YOUR ASSIGNMENT:
Your task is to repeat all of the data exactly while excluding the pictures.

RECORDS SUPPLIED:
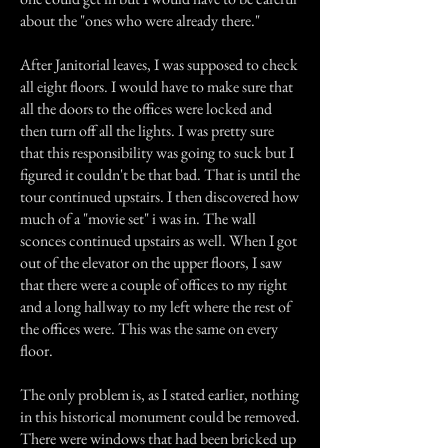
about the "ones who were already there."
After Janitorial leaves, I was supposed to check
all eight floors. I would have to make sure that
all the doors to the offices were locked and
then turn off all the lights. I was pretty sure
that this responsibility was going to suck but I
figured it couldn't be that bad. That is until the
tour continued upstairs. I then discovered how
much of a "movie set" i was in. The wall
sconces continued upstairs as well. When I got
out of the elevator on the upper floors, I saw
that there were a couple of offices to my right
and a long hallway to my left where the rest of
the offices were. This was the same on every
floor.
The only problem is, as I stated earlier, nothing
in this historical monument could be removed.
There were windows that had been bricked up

SOLUTION TO THE EXERCISE:
about the "ones who were already there."
After Janitorial leaves, I was supposed to check
all eight floors. I would have to make sure that
all the doors to the offices were locked and
then turn off all the lights. I was pretty sure
that this responsibility was going to suck but I
figured it couldn't be that bad. That is until the
tour continued upstairs. I then discovered how
much of a "movie set" i was in. The wall
sconces continued upstairs as well. When I got
out of the elevator on the upper floors, I saw
that there were a couple of offices to my right
and a long hallway to my left where the rest of
the offices were. This was the same on every
floor.
The only problem is, as I stated earlier, nothing
in this historical monument could be removed.
There were windows that had been bricked up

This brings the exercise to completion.